C'est moins les causes que la signification des phénomènes vivants qui intéressaient Oken et Carus. Leur but n'était pas de maîtriser de la vie mais de s'unir à elle.

«La nature, en tant qu’elle provoque sans interruption de nouveaux phénomènes ou signes de sa vie intérieure, est l’organisme absolu ou macrocosme. Tout être naturel qui se développe de lui-même ne pouvant subsister que dans l’organisme général de la nature, et sa vie n’étant qu’une émanation de la vie supérieure et primaire, on l’appelle organisme partiel, fini, individuel ou microcosme, et son développement n’est possible que sous l’influence de la vie générale de la nature.»

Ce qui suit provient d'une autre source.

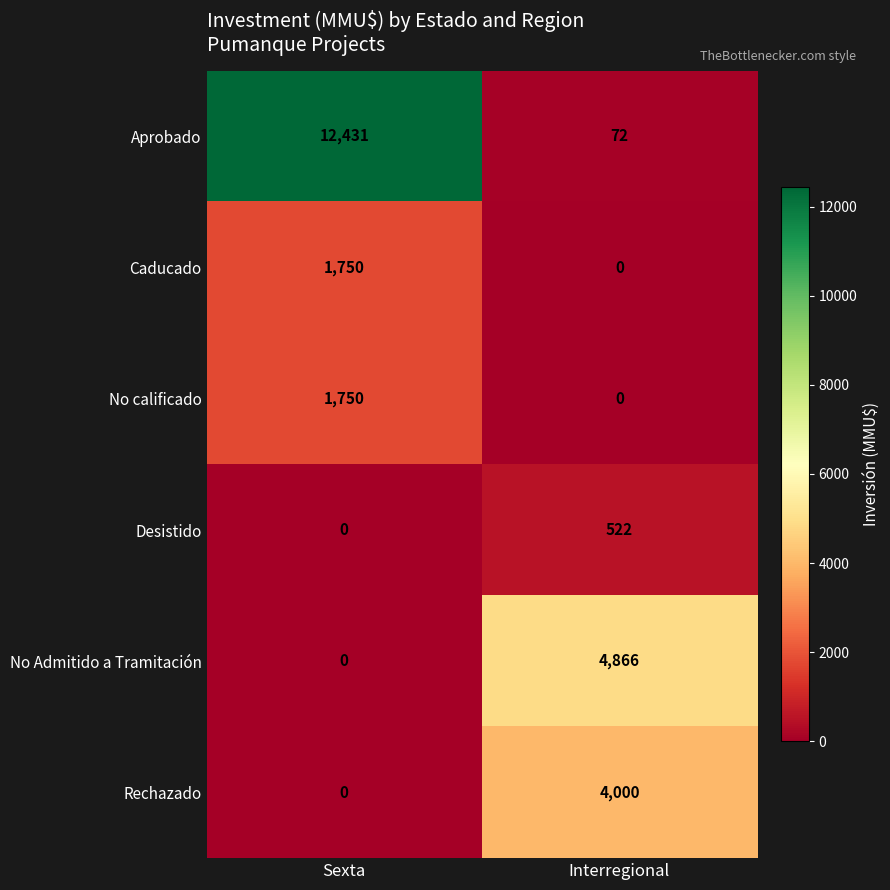

Which series has the largest range (max minus min)?

Aprobado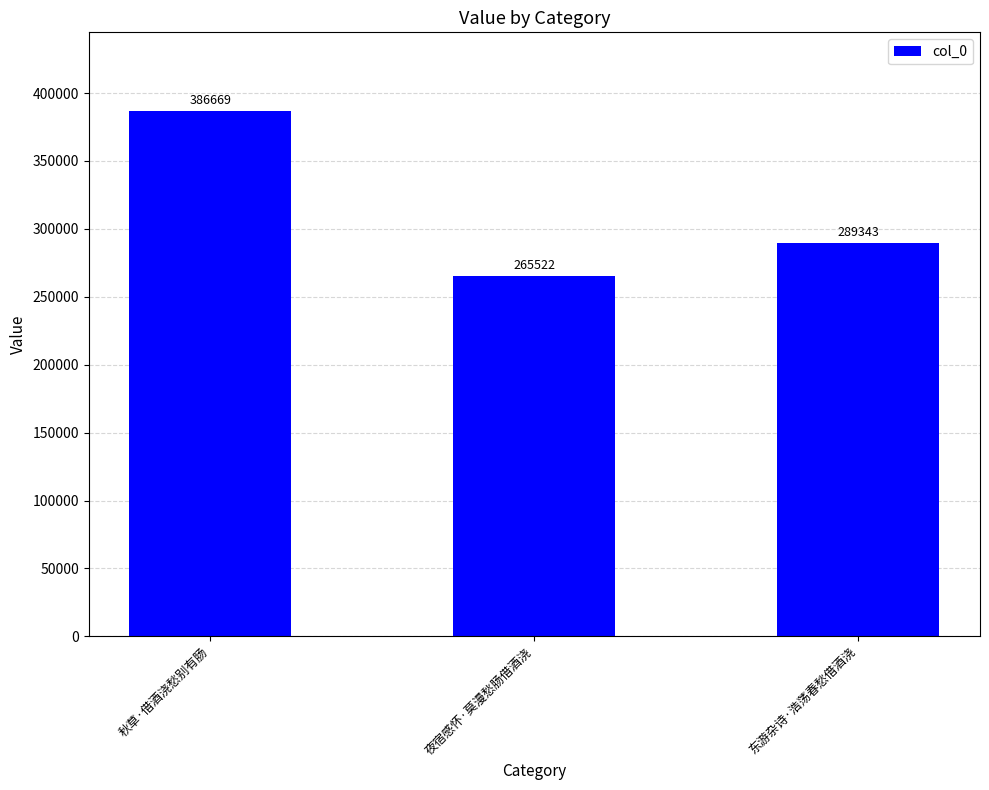

What is the difference between the second highest and minimum values?

23821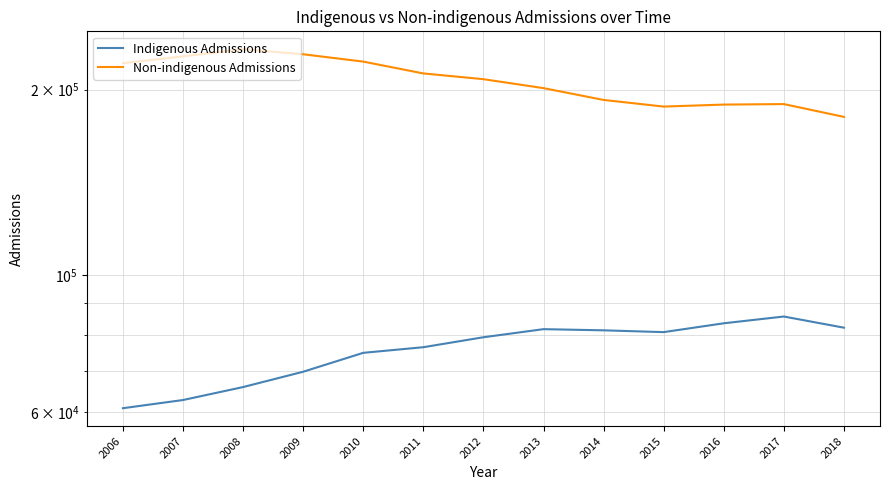

Which series has the largest total across all categories?

Non-indigenous Admissions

«La mer est tout entière vivante. La soupe primitive (Schleim) à partir de laquelle tout ce qui est organique a été créé est celle de la mer. La vie primitive est un point, (une concentration) de glaire, (soupe primitive). L'organisme est une synthèse d'infusoires. [...] L'eau est l'origine de tous les animaux. [...] Aucun individu ne provient d'un autre. L'histoire de la reproduction est un retour au Chaos organique et une nouvelle naissance à partir de ce dernier.»4

Chaos! Et donc complexité! N'est-ce pas le vocabulaire auquel les généticiens doivent recourir après avoir renoncé au dogme central de la biologie moléculaire, à l'équation gène=protéine?

Ne conviendrait-il pas de jeter un pont, si étroit soit-il, entre la biologie romantique et la biologie actuelle qui, après avoir renoncé au sens, est maintenant obligée de renoncer aux causes, du moins dans la perspective de la causalité linéaire?

On parle d'auto organisation au niveau cellulaire, le mot liberté a été employé dans ce contexte. Faut-il rejeter sans examen l'idée d'un inconscient à ce même niveau?

Aujourd'hui, si l'on en juge par les dernières publications de ses oeuvres, Carus suscite plus d'intérêt en tant que peintre et théoricien de la peinture de paysage qu'en tant que biologiste ou philosophe. Ce n'est pas là une injustice à son endroit. L'art et la science étaient indissociables à ses yeux. Étant donné l'importance qu'il accordait à l'inconscient dans la nature, comme dans l'homme, Carus devait se heurter constamment aux limites du discours rationnel pour rendre compte de ce qu'était la réalité pour lui. D'où l'importance de l'art dans son oeuvre, autant que dans sa vie.

Dans le cadre de la tradition cartésienne, l'art n'a pas sa place dans la recherche et l'expression de la vérité et de la vie. Il n'appartient pas à la sphère de la connaissance. On l'abandonne à son sort et on lui laisse le soin de s'assigner à lui-même des fins totalement gratuites. Le rapprochement de l'art et de la science au moment précis où la rupture entre les deux s'achevait dans l'Europe cartésienne, voilà pour nous une autre raison majeure de considérer les romantiques allemands avec le plus grand respect. Comment l'homme pourrait-il rétablir l'harmonie entre lui-même et la nature, s'il ne rétablit pas en-lui même l'harmonie entre l'inconscient qui inspire l'artiste et la conscience qui domine dans le discours du savant?

De nombreux savants contemporains se sont montrés sensibles à la nécessité d’un rapprochement entre l’art et la vie, René Dubos, par exemple, qui dans Les dieux de l’écologie adopte volontiers le ton poétique ou James Lovelock. Lovelock n'est pas un romantique. Son intérêt pour les causes des phénomènes vivants ne l'a toutefois pas empêché de s'intéresser à leur sens, ce qui l'a amené à formuler, sur un mode poétique qui rappelle les tableaux de Carus, cette hypothèse Gaia qui est un retour à l'idée romantique et antique selon laquelle la terre est un organisme vivant.

Notes
1. Henri F. Ellenberger, À la découverte de l'inconscient, Simep-Éditions, Villeurbanne, 1974, p.175.
2. Ibidem, p.176.
3. Bibliothèque interuniversitaire de médecine.
4. Cité par Ludwig Klages, dans Der Geist als Widersacher der Seele, H. Bouvier U. Verlag, Bonn, 1960, p. 896.

«Das ganze Meer ist lebendig. [...] Der Urschleim, aus dem alles organische erschaffen worden, ist der Meerschleim. [...] Das Urorganische ist ein schleimiger Punkt. Die ersten organischen Punkte sind Bläschen (anderswo "infusorien" genannt). Die organismen sind eine synthesis von infusorien. Aller Tiere Ursprung ist das Wasser. Kein individuum ensteht von dem andern. Die Zeugnungsgeschichte ist ein zurückgehn in das organische Chaos und ein neues hervorrufen aus demselben.»